Visa is looking to bring in startups to work with its Asia marketing team at the strategy stage of campaigns, the firm’s APAC CMO said yesterday.

Freddie Covington of Visa:

Freddie Covington of Visa: ‘I hear a lot of talk about us and them’

Talking on a panel at the launch event for NextTechNow, Frederique Covington, who was appointed APAC CMO of Visa in May, said that her company was working with Publicis Media’s play to bring startups closer to clients to work out how to revitalise Visa’s approach to marketing.

“Traditionally, marketing is developed by the client, then the agency comes in. What if we could apply the principle of a hackathon,” said the former Twitter and Microsoft marketer.

“At the beginning of a campaign, bringing in folks who might be our customers, tweens or travellers, and asking them to hack the idea with us,” she explained.

“We’re going to discuss that with NextTechNow what rhythm we’re going to do it in, how feasible is it, open and break, and let people co-create with us from the very beginning.”

“We’ve been thinking about doing ‘markathons’. We have people embedded in our marketing teams who are constantly challenging what we’re doing. If it’s just once a year, asking students what they think of my work, that’s a fail.

She later commented: “It’s not about what kind of media we’re going to buy anymore, that time has gone. For us now, we’re thinking do we invest in a deal with a data partner, so we’ll then get a holistic understanding of the user, rather than doing a media buy,” she said.

Visa, in February, declared itself a technology platform when it opened up some of its payments systems in the hope of developing new financial products. Covington said Visa was not looking to find unicorns, but “cockroaches” – startups with endurance.

“We certainly want to find those cockroaches, those disruptions that will stay for the long term. What’s interesting for us as a company is that there is so much about Visa that is not well known. We’re not a credit card company, we don’t issue any credit cards.
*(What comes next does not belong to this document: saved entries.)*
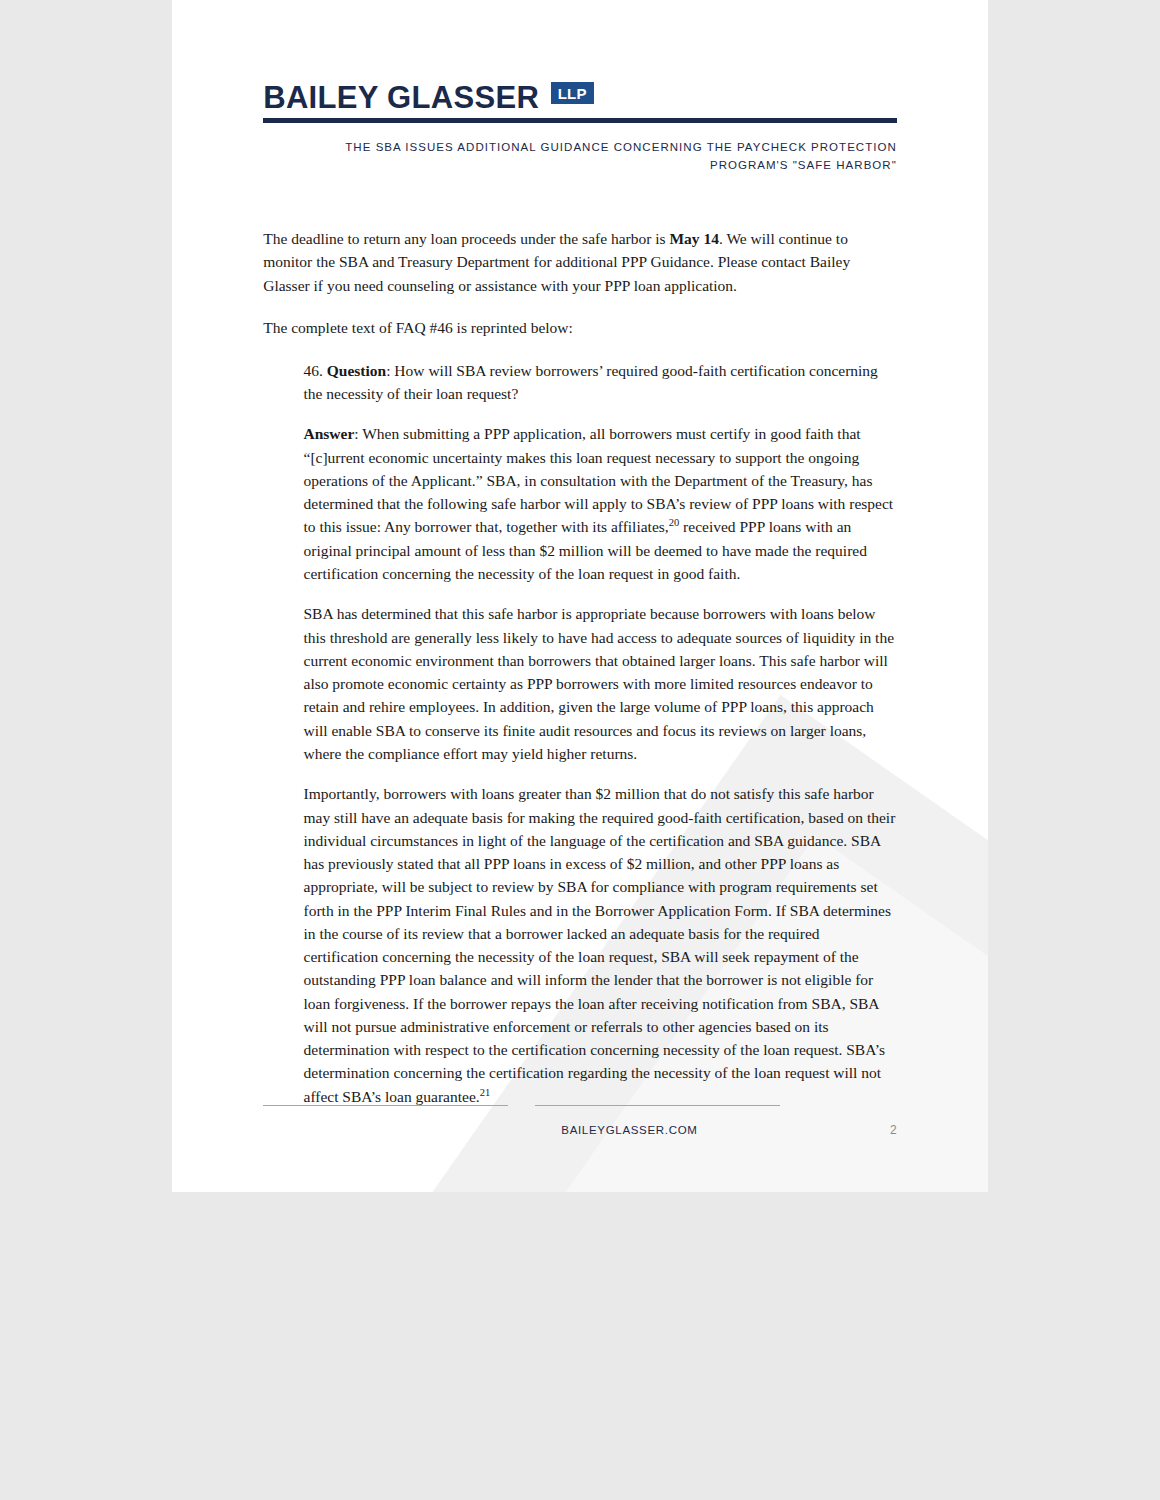Bailey Glasser LLP
The SBA Issues Additional Guidance Concerning the Paycheck Protection
Program's "Safe Harbor"
The deadline to return any loan proceeds under the safe harbor is May 14. We will continue to monitor the SBA and Treasury Department for additional PPP Guidance. Please contact Bailey Glasser if you need counseling or assistance with your PPP loan application.
The complete text of FAQ #46 is reprinted below:
46. Question: How will SBA review borrowers’ required good-faith certification concerning the necessity of their loan request?
Answer: When submitting a PPP application, all borrowers must certify in good faith that “[c]urrent economic uncertainty makes this loan request necessary to support the ongoing operations of the Applicant.” SBA, in consultation with the Department of the Treasury, has determined that the following safe harbor will apply to SBA’s review of PPP loans with respect to this issue: Any borrower that, together with its affiliates,20 received PPP loans with an original principal amount of less than $2 million will be deemed to have made the required certification concerning the necessity of the loan request in good faith.
SBA has determined that this safe harbor is appropriate because borrowers with loans below this threshold are generally less likely to have had access to adequate sources of liquidity in the current economic environment than borrowers that obtained larger loans. This safe harbor will also promote economic certainty as PPP borrowers with more limited resources endeavor to retain and rehire employees. In addition, given the large volume of PPP loans, this approach will enable SBA to conserve its finite audit resources and focus its reviews on larger loans, where the compliance effort may yield higher returns.
Importantly, borrowers with loans greater than $2 million that do not satisfy this safe harbor may still have an adequate basis for making the required good-faith certification, based on their individual circumstances in light of the language of the certification and SBA guidance. SBA has previously stated that all PPP loans in excess of $2 million, and other PPP loans as appropriate, will be subject to review by SBA for compliance with program requirements set forth in the PPP Interim Final Rules and in the Borrower Application Form. If SBA determines in the course of its review that a borrower lacked an adequate basis for the required certification concerning the necessity of the loan request, SBA will seek repayment of the outstanding PPP loan balance and will inform the lender that the borrower is not eligible for loan forgiveness. If the borrower repays the loan after receiving notification from SBA, SBA will not pursue administrative enforcement or referrals to other agencies based on its determination with respect to the certification concerning necessity of the loan request. SBA’s determination concerning the certification regarding the necessity of the loan request will not affect SBA’s loan guarantee.21
BAILEYGLASSER.COM 2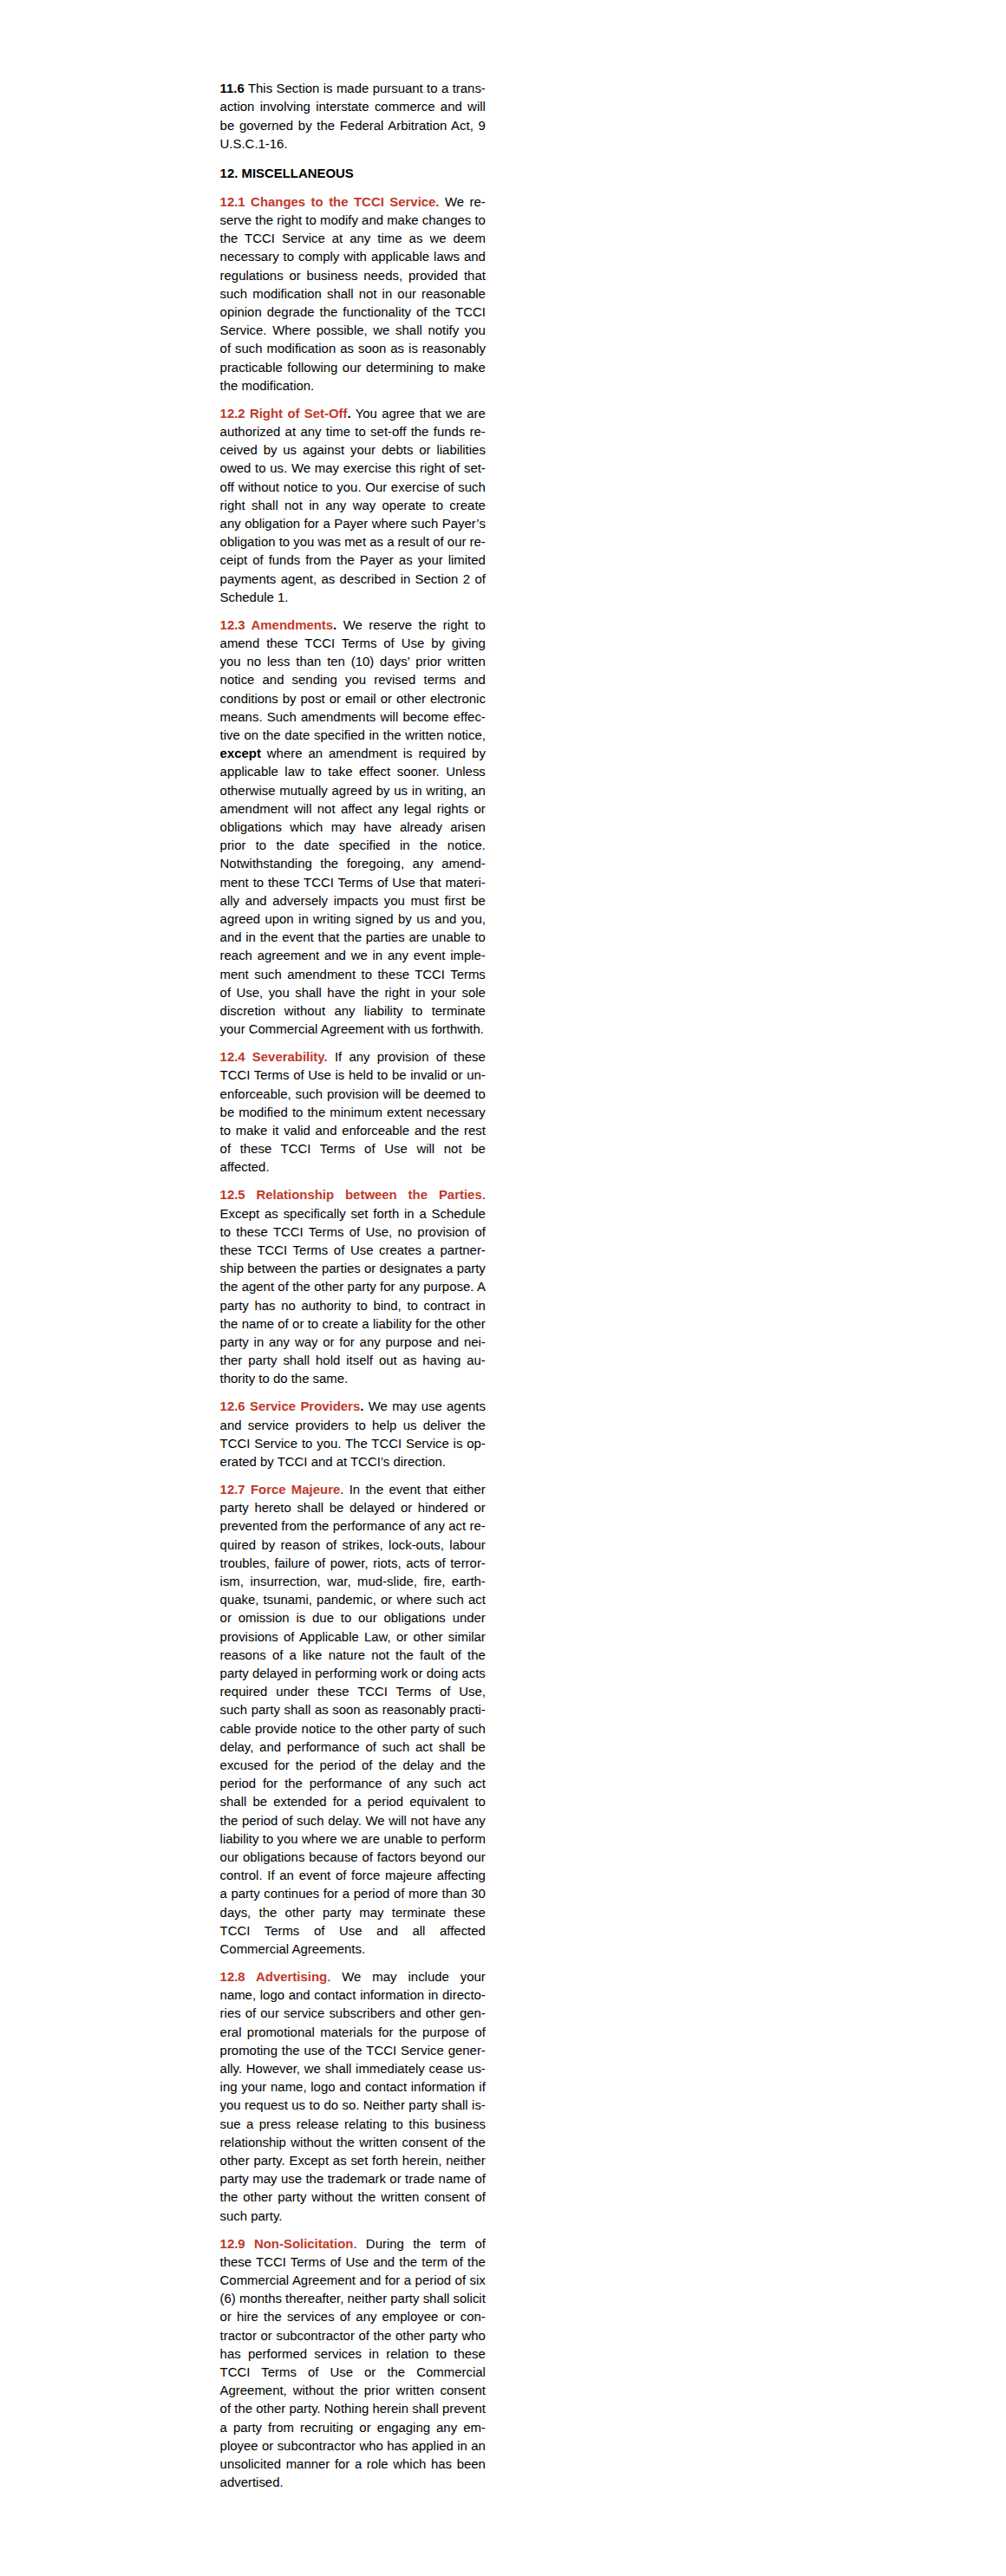11.6 This Section is made pursuant to a transaction involving interstate commerce and will be governed by the Federal Arbitration Act, 9 U.S.C.1-16.
12. MISCELLANEOUS
12.1 Changes to the TCCI Service. We reserve the right to modify and make changes to the TCCI Service at any time as we deem necessary to comply with applicable laws and regulations or business needs, provided that such modification shall not in our reasonable opinion degrade the functionality of the TCCI Service. Where possible, we shall notify you of such modification as soon as is reasonably practicable following our determining to make the modification.
12.2 Right of Set-Off. You agree that we are authorized at any time to set-off the funds received by us against your debts or liabilities owed to us. We may exercise this right of set-off without notice to you. Our exercise of such right shall not in any way operate to create any obligation for a Payer where such Payer’s obligation to you was met as a result of our receipt of funds from the Payer as your limited payments agent, as described in Section 2 of Schedule 1.
12.3 Amendments. We reserve the right to amend these TCCI Terms of Use by giving you no less than ten (10) days’ prior written notice and sending you revised terms and conditions by post or email or other electronic means. Such amendments will become effective on the date specified in the written notice, except where an amendment is required by applicable law to take effect sooner. Unless otherwise mutually agreed by us in writing, an amendment will not affect any legal rights or obligations which may have already arisen prior to the date specified in the notice. Notwithstanding the foregoing, any amendment to these TCCI Terms of Use that materially and adversely impacts you must first be agreed upon in writing signed by us and you, and in the event that the parties are unable to reach agreement and we in any event implement such amendment to these TCCI Terms of Use, you shall have the right in your sole discretion without any liability to terminate your Commercial Agreement with us forthwith.
12.4 Severability. If any provision of these TCCI Terms of Use is held to be invalid or unenforceable, such provision will be deemed to be modified to the minimum extent necessary to make it valid and enforceable and the rest of these TCCI Terms of Use will not be affected.
12.5 Relationship between the Parties. Except as specifically set forth in a Schedule to these TCCI Terms of Use, no provision of these TCCI Terms of Use creates a partnership between the parties or designates a party the agent of the other party for any purpose. A party has no authority to bind, to contract in the name of or to create a liability for the other party in any way or for any purpose and neither party shall hold itself out as having authority to do the same.
12.6 Service Providers. We may use agents and service providers to help us deliver the TCCI Service to you. The TCCI Service is operated by TCCI and at TCCI’s direction.
12.7 Force Majeure. In the event that either party hereto shall be delayed or hindered or prevented from the performance of any act required by reason of strikes, lock-outs, labour troubles, failure of power, riots, acts of terrorism, insurrection, war, mud-slide, fire, earthquake, tsunami, pandemic, or where such act or omission is due to our obligations under provisions of Applicable Law, or other similar reasons of a like nature not the fault of the party delayed in performing work or doing acts required under these TCCI Terms of Use, such party shall as soon as reasonably practicable provide notice to the other party of such delay, and performance of such act shall be excused for the period of the delay and the period for the performance of any such act shall be extended for a period equivalent to the period of such delay. We will not have any liability to you where we are unable to perform our obligations because of factors beyond our control. If an event of force majeure affecting a party continues for a period of more than 30 days, the other party may terminate these TCCI Terms of Use and all affected Commercial Agreements.
12.8 Advertising. We may include your name, logo and contact information in directories of our service subscribers and other general promotional materials for the purpose of promoting the use of the TCCI Service generally. However, we shall immediately cease using your name, logo and contact information if you request us to do so. Neither party shall issue a press release relating to this business relationship without the written consent of the other party. Except as set forth herein, neither party may use the trademark or trade name of the other party without the written consent of such party.
12.9 Non-Solicitation. During the term of these TCCI Terms of Use and the term of the Commercial Agreement and for a period of six (6) months thereafter, neither party shall solicit or hire the services of any employee or contractor or subcontractor of the other party who has performed services in relation to these TCCI Terms of Use or the Commercial Agreement, without the prior written consent of the other party. Nothing herein shall prevent a party from recruiting or engaging any employee or subcontractor who has applied in an unsolicited manner for a role which has been advertised.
We’re a technology platform.”

“When Visa called me [about the CMO job] that was the first question I had: why do you want to speak to someone like me, I’m from tech, you guys are a bank.”

Covington later joined a heated debate about how startups should best work with big corporates.

She said: “I hear a lot of talk about us and them. Where we need to be is more the ‘us’. Forget the projects. If a startup thing is a project or an experiment, it’s going to fail. The way to think about it is really the ‘us’.”